According to the language of the Vaccine Act, this court — unlike the Claims Court — does not engage in review under an arbitrary and capricious standard. This court reviews the Claims Court's decision under the traditional clearly erroneous standard. Thus, this court invariably reviews "the Claims Court's decision for correctness in law, and clear error in its factual findings." Bunting v. Secretary of Dep't of Health & Human Servs., 931 F.2d 867, 871 (Fed.Cir. 1991); 42 U.S.C. § 300aa-12(f); see also Fed.R.Civ.P. 52(a) ("Findings of fact ... shall not be set aside unless clearly erroneous....") and Milliken Research Corp. v. Dan River, Inc., 739 F.2d 587, 593 (Fed.Cir. 1984) ("In reviewing any factual findings adopted or made by the district court, we must comply with Rule 52(a).").

In 1989, Congress changed the relationship between the Claims Court and the Office of Special Masters. Before 1989, the Special Masters proposed findings of fact and conclusions of law for consideration by the Claims Court. 42 U.S.C. § 300aa-12(c)(2) (1988). The 1989 amendment instead authorized the Special Masters to "issue a decision ... as to whether compensation is to be provided under the Program and the amount of such compensation." 42 U.S.C. § 300aa-12(d)(3)(A). The Special Master's decision must include "findings of fact and conclusions of law." 42 U.S.C. § 300aa-12(d)(3)(A)(i). Thus, instead of receiving proposals from the Special Master, the Claims Court now receives a decision in the form of findings and conclusions. Upon receipt of the Special Master's decision, the Claims Court may adopt its findings and conclusions, set aside its findings and conclusions and substitute the court's own findings and conclusions, or remand to the Special Master. 42 U.S.C. § 300aa-12(e)(2).

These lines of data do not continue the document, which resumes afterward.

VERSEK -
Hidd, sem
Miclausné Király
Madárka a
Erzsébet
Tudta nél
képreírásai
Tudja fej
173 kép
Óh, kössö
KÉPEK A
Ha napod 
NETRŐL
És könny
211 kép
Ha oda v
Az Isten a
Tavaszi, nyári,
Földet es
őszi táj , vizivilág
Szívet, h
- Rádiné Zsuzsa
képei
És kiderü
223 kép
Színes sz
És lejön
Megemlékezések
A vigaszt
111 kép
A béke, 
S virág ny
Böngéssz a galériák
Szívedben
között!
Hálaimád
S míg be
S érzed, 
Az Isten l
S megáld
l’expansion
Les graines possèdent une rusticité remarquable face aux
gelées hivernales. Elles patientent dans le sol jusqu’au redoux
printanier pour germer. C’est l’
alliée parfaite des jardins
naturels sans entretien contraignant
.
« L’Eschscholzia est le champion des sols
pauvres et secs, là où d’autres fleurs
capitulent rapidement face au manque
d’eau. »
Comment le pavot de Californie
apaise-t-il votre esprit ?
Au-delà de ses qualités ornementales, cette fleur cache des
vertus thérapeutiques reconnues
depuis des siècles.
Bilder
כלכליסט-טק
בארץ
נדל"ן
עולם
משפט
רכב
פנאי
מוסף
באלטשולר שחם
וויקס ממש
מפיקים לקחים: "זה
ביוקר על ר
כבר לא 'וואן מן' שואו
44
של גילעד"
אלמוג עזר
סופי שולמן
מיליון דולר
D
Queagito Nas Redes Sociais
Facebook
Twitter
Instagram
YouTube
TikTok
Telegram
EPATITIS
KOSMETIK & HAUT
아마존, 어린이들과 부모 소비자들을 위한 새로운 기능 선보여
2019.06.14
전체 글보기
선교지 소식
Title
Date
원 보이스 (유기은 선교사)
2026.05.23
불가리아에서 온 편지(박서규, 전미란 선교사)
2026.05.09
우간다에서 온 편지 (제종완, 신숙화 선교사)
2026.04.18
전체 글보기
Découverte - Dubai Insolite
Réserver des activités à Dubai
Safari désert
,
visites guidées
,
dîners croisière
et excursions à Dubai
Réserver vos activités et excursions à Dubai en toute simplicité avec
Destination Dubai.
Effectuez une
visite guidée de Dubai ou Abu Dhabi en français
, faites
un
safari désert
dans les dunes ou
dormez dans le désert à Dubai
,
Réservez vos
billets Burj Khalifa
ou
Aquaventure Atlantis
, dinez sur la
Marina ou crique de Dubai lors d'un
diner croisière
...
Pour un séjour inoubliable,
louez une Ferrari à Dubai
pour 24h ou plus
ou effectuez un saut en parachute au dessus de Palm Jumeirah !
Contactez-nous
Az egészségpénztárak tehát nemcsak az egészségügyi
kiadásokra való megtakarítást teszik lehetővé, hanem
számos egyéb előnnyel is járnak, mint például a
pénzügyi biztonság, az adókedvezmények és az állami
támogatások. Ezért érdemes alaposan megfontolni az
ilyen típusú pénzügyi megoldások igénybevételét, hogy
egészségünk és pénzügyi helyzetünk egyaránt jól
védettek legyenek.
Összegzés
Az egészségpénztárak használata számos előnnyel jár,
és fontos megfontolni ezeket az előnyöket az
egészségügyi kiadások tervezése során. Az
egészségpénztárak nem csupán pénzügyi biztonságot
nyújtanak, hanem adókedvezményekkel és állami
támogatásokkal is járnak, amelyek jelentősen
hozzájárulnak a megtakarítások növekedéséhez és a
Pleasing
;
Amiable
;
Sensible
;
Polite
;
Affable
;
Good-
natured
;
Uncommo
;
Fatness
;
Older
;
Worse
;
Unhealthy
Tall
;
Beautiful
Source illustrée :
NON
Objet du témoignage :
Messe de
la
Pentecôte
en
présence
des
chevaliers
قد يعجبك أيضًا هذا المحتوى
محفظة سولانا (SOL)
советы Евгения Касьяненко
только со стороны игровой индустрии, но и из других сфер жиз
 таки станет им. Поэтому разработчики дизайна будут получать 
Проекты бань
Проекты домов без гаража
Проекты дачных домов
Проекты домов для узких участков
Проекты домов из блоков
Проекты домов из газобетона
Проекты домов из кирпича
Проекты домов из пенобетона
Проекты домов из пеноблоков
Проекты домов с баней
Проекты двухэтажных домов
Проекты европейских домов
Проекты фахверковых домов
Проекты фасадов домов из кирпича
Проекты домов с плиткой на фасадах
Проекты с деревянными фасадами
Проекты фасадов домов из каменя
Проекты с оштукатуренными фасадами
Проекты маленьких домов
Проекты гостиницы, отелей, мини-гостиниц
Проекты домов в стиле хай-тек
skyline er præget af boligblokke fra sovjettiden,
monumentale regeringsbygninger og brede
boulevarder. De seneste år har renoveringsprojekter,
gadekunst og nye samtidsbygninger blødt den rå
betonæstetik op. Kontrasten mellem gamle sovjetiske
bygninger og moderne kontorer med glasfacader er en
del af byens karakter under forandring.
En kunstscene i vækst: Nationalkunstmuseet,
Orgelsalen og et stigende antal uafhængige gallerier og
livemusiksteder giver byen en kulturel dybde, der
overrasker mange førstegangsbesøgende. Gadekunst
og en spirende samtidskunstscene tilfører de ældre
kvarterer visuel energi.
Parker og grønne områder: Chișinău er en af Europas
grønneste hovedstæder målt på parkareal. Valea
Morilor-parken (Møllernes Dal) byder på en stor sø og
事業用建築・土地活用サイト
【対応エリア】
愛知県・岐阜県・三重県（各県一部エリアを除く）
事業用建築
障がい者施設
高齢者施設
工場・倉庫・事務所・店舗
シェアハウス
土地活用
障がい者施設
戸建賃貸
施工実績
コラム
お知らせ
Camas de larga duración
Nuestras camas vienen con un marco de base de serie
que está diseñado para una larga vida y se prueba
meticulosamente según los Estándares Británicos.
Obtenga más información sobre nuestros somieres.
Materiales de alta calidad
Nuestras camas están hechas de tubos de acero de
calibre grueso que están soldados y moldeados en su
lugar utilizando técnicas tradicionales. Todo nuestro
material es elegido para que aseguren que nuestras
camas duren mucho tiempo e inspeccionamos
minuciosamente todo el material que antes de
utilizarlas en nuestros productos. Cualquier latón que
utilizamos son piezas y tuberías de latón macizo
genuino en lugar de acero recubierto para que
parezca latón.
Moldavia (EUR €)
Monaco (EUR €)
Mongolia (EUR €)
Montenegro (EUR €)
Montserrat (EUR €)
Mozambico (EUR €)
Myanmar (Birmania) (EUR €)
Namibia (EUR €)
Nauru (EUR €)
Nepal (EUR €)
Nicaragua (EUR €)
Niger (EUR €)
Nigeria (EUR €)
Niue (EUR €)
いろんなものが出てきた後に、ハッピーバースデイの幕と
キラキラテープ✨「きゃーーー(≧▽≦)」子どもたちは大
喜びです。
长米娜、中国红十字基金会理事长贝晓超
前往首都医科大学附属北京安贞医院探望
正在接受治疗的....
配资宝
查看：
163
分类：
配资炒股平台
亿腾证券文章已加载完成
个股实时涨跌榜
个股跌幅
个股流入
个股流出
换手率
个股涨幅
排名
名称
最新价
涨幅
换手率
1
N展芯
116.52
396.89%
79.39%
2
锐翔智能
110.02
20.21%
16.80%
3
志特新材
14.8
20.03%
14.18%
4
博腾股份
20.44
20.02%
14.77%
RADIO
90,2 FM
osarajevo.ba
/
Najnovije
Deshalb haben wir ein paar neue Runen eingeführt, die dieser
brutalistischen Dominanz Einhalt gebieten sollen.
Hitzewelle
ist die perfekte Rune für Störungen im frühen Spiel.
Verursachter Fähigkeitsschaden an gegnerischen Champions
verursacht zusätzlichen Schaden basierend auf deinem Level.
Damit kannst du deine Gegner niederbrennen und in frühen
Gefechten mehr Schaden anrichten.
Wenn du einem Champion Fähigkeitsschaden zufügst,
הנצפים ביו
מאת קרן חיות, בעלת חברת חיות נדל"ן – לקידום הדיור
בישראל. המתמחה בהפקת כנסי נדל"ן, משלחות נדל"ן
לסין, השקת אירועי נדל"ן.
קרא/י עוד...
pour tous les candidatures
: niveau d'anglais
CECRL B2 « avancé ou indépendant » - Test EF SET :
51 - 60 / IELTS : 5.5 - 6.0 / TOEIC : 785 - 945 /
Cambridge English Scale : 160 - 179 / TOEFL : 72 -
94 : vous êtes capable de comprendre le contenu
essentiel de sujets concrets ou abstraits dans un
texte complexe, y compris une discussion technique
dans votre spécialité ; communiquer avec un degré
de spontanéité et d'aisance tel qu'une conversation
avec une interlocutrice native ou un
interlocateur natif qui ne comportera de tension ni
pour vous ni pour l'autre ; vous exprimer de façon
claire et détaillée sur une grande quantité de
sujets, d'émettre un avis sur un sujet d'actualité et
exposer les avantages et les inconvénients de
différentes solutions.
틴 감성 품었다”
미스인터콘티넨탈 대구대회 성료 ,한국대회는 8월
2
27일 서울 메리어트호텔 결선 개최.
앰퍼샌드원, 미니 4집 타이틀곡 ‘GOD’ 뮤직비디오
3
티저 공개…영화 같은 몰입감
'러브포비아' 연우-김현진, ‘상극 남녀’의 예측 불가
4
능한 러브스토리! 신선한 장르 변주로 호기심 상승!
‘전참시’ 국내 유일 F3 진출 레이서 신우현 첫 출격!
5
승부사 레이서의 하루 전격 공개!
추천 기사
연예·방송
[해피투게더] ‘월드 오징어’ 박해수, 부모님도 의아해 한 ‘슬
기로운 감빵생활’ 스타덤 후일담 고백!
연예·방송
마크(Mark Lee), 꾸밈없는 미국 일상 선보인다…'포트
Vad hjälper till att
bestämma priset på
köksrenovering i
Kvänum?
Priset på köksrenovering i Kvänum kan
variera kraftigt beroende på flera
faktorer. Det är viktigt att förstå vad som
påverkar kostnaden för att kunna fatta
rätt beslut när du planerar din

The 1989 amendments also contained a standard for the Claims Court to determine when to set aside the Special Masters' findings and substitute its own. Thus, the Claims Court only substitutes its own decision when the Special Master's decision is "arbitrary, capricious, an abuse of discretion, or otherwise not in accordance with law." Id. As expressly clarified by 42 U.S.C. § 300aa-12(e), however, this standard only governs the Claims Court's consideration of Special Masters' decisions.

The 1989 amendments did not alter in the slightest this court's consideration of Claims Court's decisions. Congress did not change this court's review for good reason — none was necessary or intended. In every event, this court continued to receive from the Claims Court final findings and conclusions. For this reason, Congress retained intact the language under the heading of "Appeals:"

The findings of fact and conclusions of law of the United States Claims Court on a petition shall be final determinations of the matters involved, except that the Secretary or any petitioner aggrieved by the findings or conclusions of the court may obtain review of the judgment of the court in the United States court of appeals for the Federal Circuit....

42 U.S.C. § 300aa-12(f).

In sum, the 1989 amendments did not alter this court's standard of review in the slightest. This court continues to review final decisions of the Claims Court under the traditional deference standard. Bunting, 931 F.2d at 871.